[Opening Exercise data section]

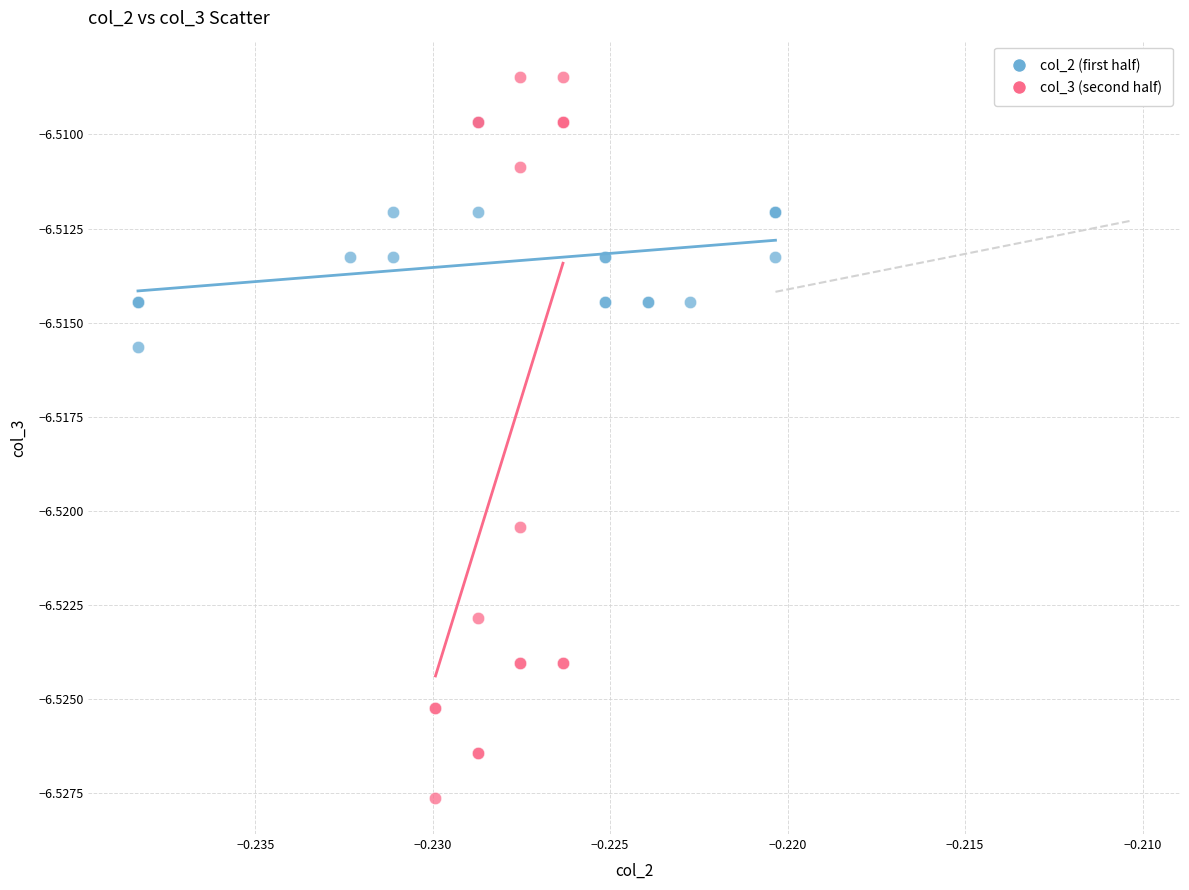

What are all the series names shown in the legend?

col_2 (first half), col_3 (second half)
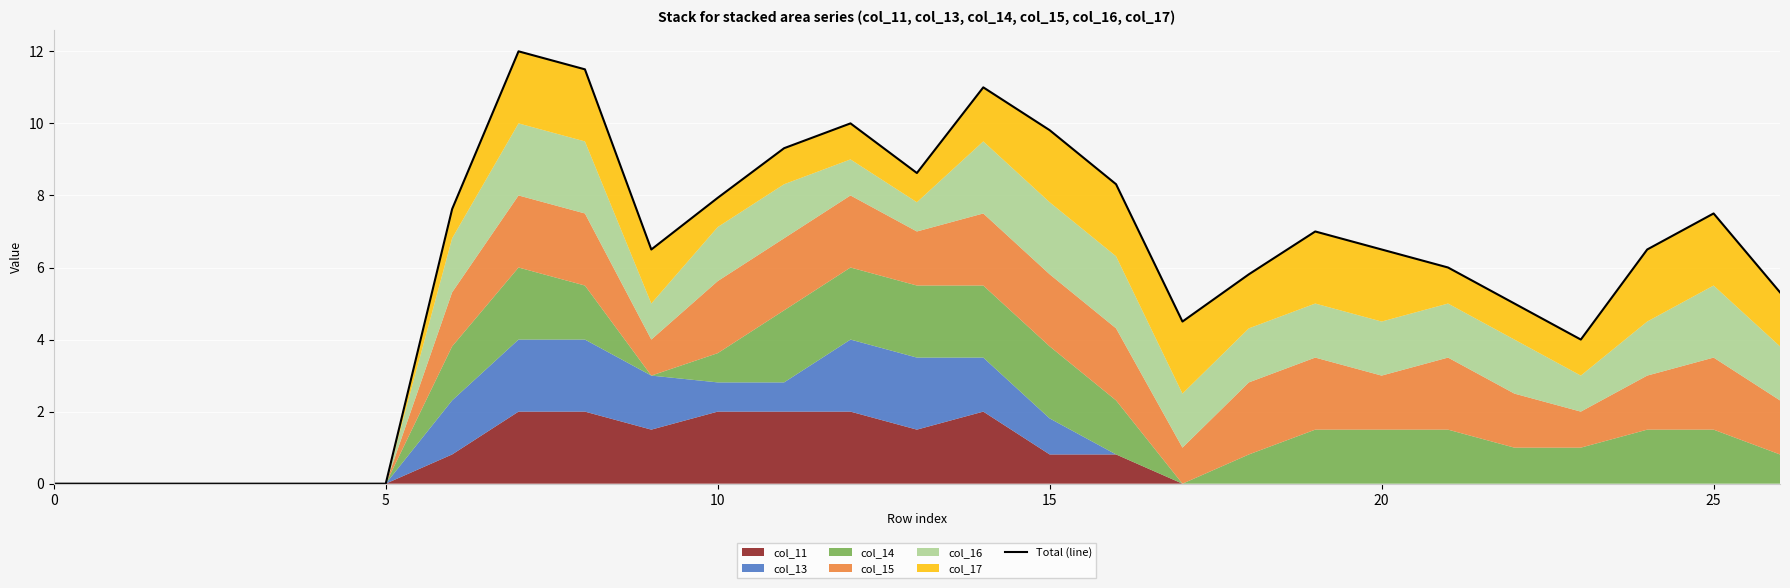

The chart shows a value of 6.5 at 20. True or false?

True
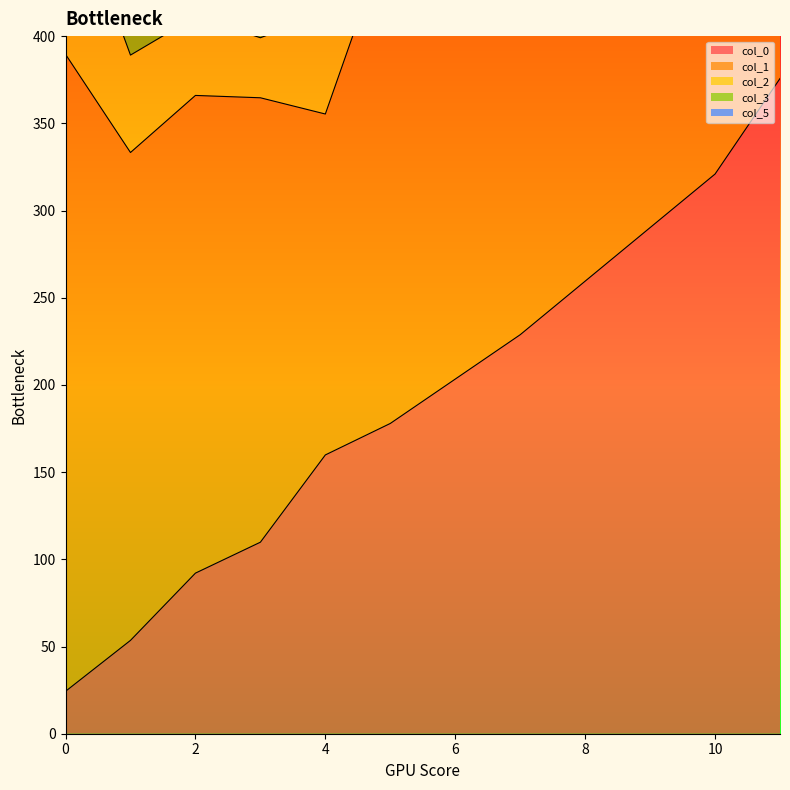

True or false: col_0 has a value of 34.6 at 2.

False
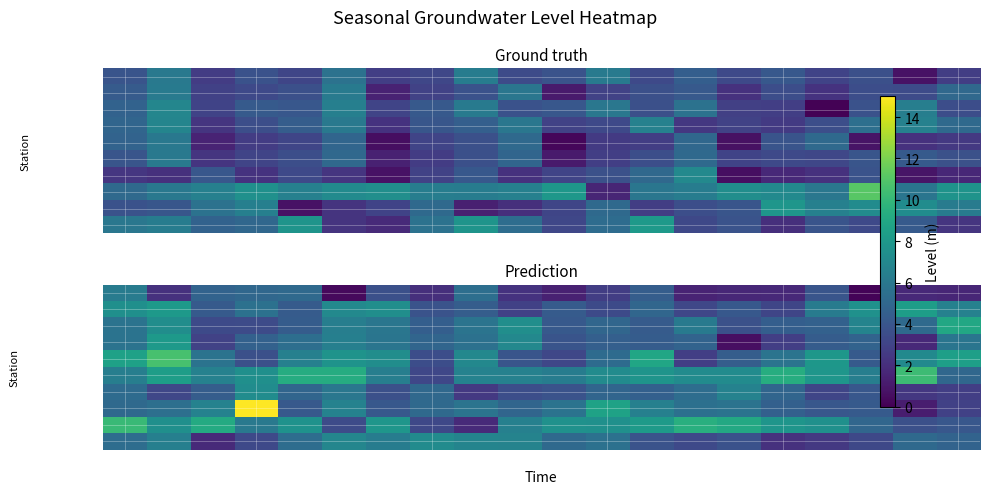

What is the maximum value for Raghunathpur?

7.2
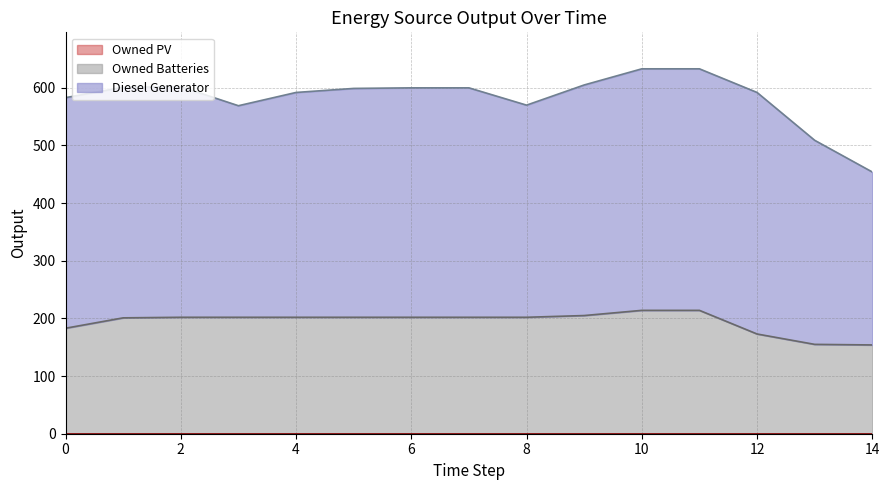

True or false: Diesel Generator and Owned Batteries intersect in this chart.

False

[Closing Exercise data section]

## Exercise directions
Rewrite all the entries above, replacing "chart" with "graph" wherever it appears and leaving everything else unchanged. Omit the pictures.

## Exercise answer
What are all the series names shown in the legend?

col_2 (first half), col_3 (second half)

The graph shows a value of 6.5 at 20. True or false?

True

True or false: col_0 has a value of 34.6 at 2.

False

What is the maximum value for Raghunathpur?

7.2

True or false: Diesel Generator and Owned Batteries intersect in this graph.

False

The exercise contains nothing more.